Our cute patio, where I would sip wine and read, any time of year.

Our cute patio

I never wanted to move to California in the first place.   My husband had been accepted– tuition free– to the MFA program at Cal State Long Beach.  In New York, my career was humming along, and I was surrounded by friends.  California, with its endless sunshine and cheery, beautiful people, seemed surreal.

“You’re going to love it,” people warned, people who had lived there, people who had moved kicking and screaming, just as I was about to do.  I doubted them all.  We loaded up Andre’s mother’s (ancient) car and drove cross-country.  Andre gamely tried to make the experience as much fun as he could, and I played along.  We’d always wanted to drive across the country!  But after days in the car, the fun began to wear thin.  A sense of dislocation set in, intensified by our failure to find a suitable place to live.

The Spanish Colonial Library down the street.

The Spanish Colonial Library down the street.

But finally we found it:  a two bedroom for $1300 a month, unheard of in New York City.  We didn’t even need the second bedroom, not yet.  It had a teeny tiny outdoor patio and laundry on-site.  It was three blocks from the ocean, two blocks from Bixby Park and its weekly farmer’s market, and one block from the library, where I spent a lot of time.  Nearby Fourth Street was lined with coffee shops, thrifts stores, wine bars, and our favorite art theatre.  I made a project out of decorating the apartment with flea market finds and Target sale bin steals.

Friends who came to see us!

Friends who came to see us!

My friends came to me.  Broadway touring companies play both LA and Costa Mesa, and we were comfortably situated between the two.  Everyone who came through stopped by to see us.  And I didn’t realize how many friends Andre and I had that already lived in LA.  But still I missed New York.

When I booked the Billy Elliot tour, I was relieved.  Grad school kept Andre very busy, so I was home alone a lot.  I had finished decorating and my unemployment was running out.  I began to fear that I would have to work in a restaurant, which represents the absolute pits for me, the antithesis of where I want my life to head.  So I jumped at the chance to leave.

I began to miss Long Beach almost right away.  On hiatus from tour, I returned to New York and was surprised to find that I hated it:  the noise, the crowds, the crazy people.  What had once seemed sophisticated and exciting now seemed pretentious and neurotic.  Tour ended and I came back (pregnant) to Long Beach, and I fell even more in love with California.

After she was born and after Andre finished school, we felt a little unmoored.  We worked steadily through the summer, but went through a dry spell in August that left us shaken, unsure of whether to stay or go.  Out of the blue and without auditioning, Andre got the offer to do the Grinch back in New York.  The same day I found out I had booked Big Fish at Musical Theatre West.  We decided I would do the show, and then we would move back.

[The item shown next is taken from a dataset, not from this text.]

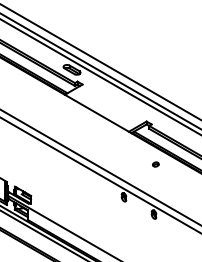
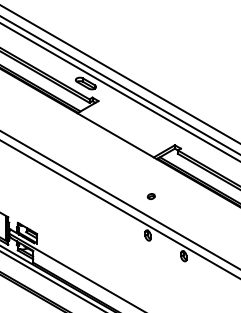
part: (155, 164) -> (150, 196), moved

While I loved the ocean and the farmer’s market, not to mention the Vietnamese food and the Olympic lap pool, I didn’t expect to love the theatre community so much.  I didn’t expect such a warm embrace.  I didn’t expect so much support from our friends in Long Beach.  Puddin’ had a million terrific sitters.  I started teaching ballet and private voice lessons at studios within walking distance from where I lived.  I began working with a theatrical agent I adored, and a commercial agent who worked tirelessly to get me auditions.  Things were picking up for me!  But we were already scheduled to leave.

We’ve been back in New York for a little over three months, and I am finally admitting that I hate it here.  I do!  What a relief!  I hate it!  I’ve started begging Andre to move back.  I have no commercial agent, and my NY representation has barely lifted a finger.   My LA agent has been wonderful, but it’s clear they want me to move back.  Instead of teaching voice and ballet, I’m working at that dreaded restaurant.  I hate it with a passion I had forgotten I had.  Every day I feel like I am slipping down a wall into depression.  I try not to think about California, but it’s impossible.  Every time I go into the grocery store and see what passes for produce, every time I go to the Equity building and see a million actors lining up for some $300-a-week job in the middle of nowhere, every time Puddin’ wakes us up in the middle of the night in the one bedroom we now share, I am reminded of how good we had it.  And I miss it so much.